### [Dataset section]
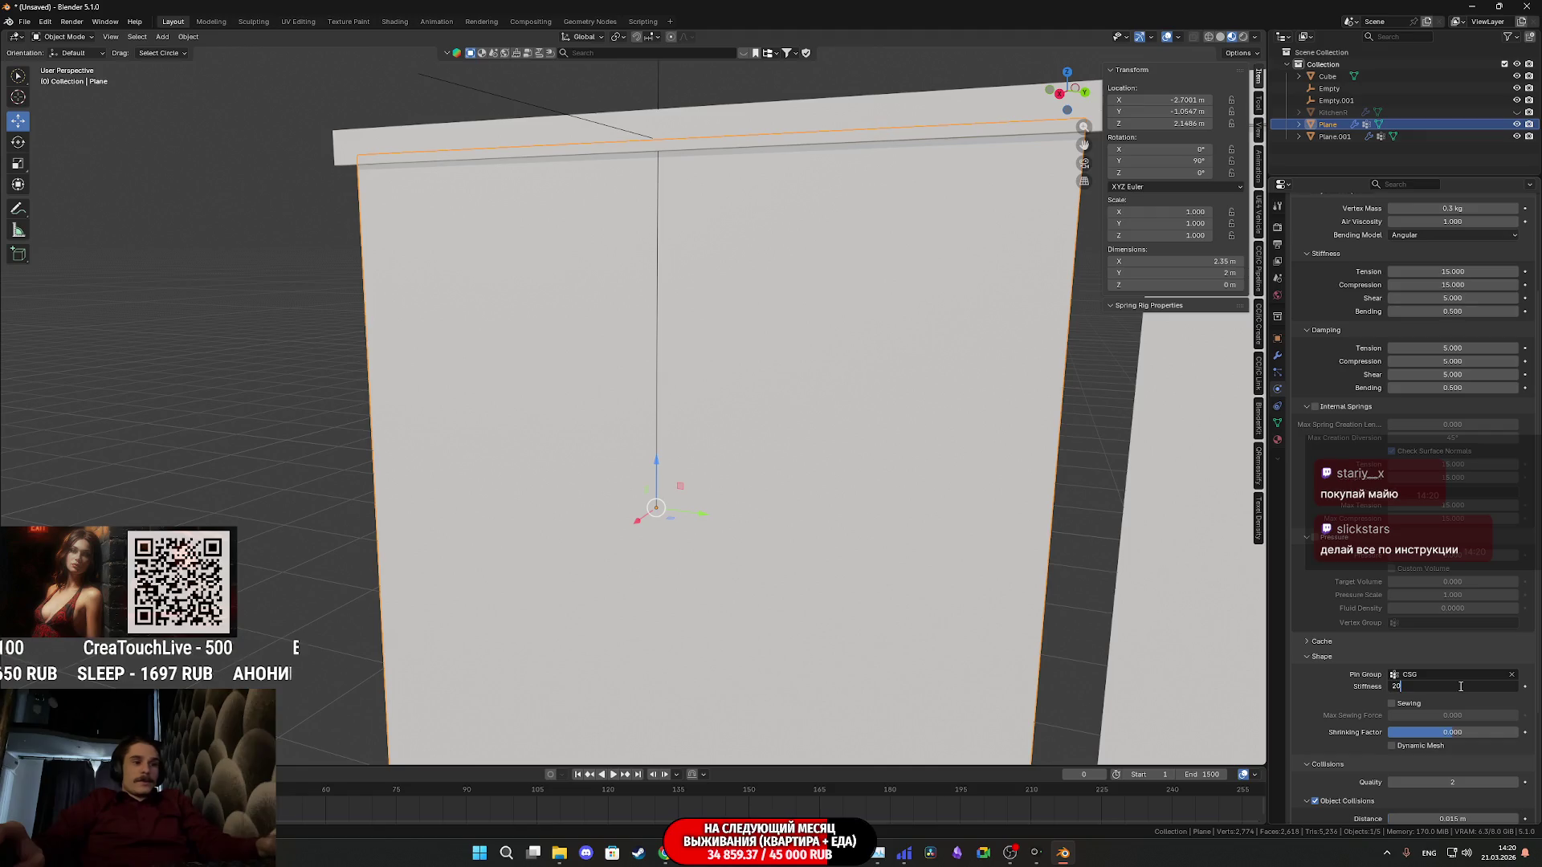
{"action": "key", "text": "Return"}
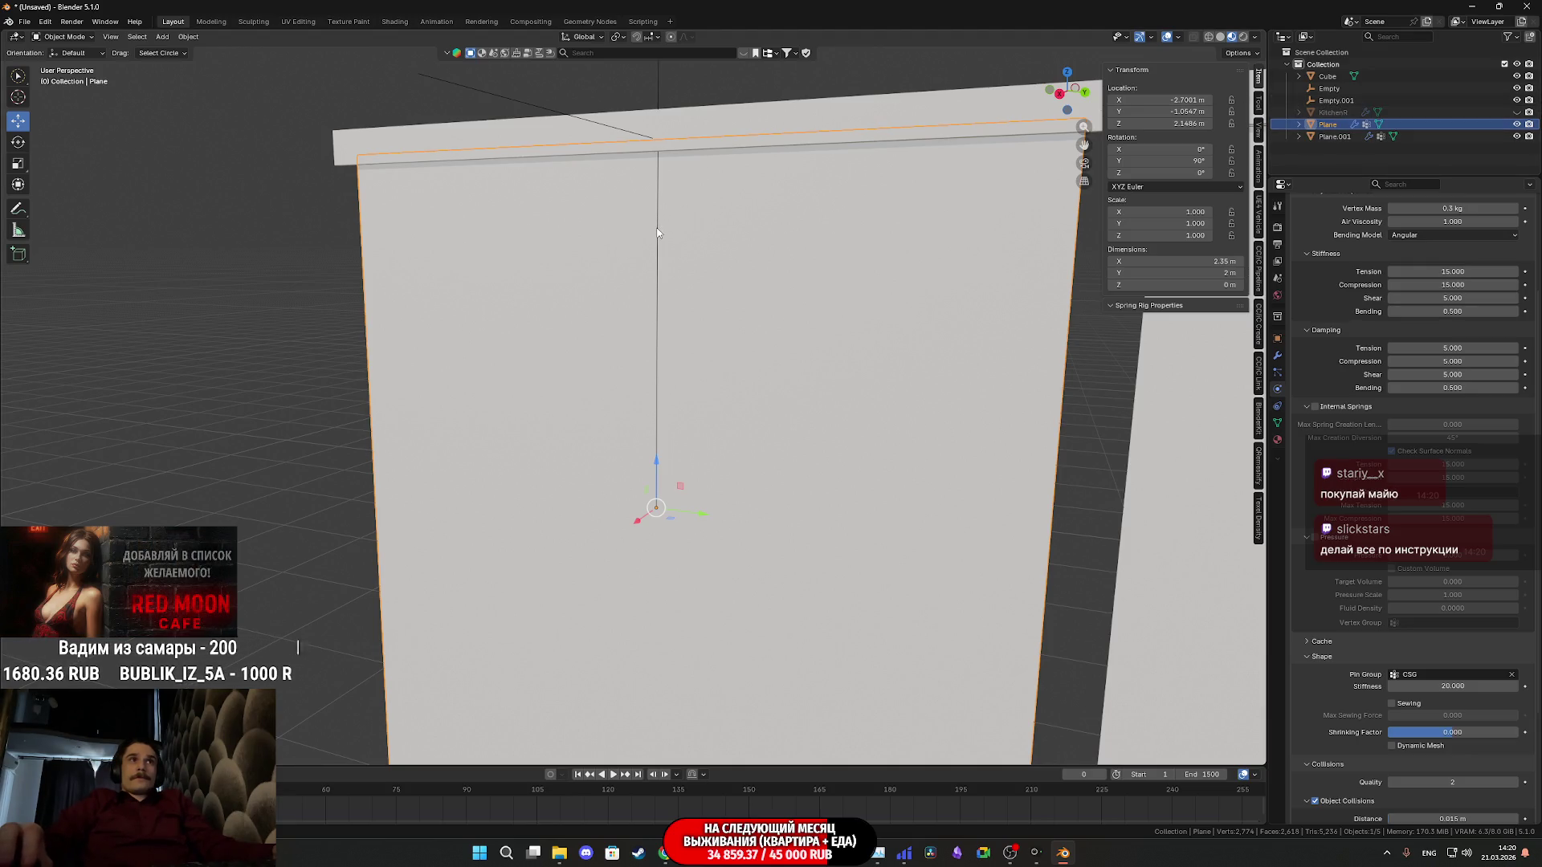
{"action": "scroll", "coordinate": [678, 184], "scroll_direction": "down", "scroll_amount": 2}
{"action": "scroll", "coordinate": [688, 181], "scroll_direction": "down", "scroll_amount": 1}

### [Brief]
The response should be the full material, repeated exactly, with images removed.

### [Expected answer]
{"action": "key", "text": "Return"}
{"action": "scroll", "coordinate": [678, 184], "scroll_direction": "down", "scroll_amount": 2}
{"action": "scroll", "coordinate": [688, 181], "scroll_direction": "down", "scroll_amount": 1}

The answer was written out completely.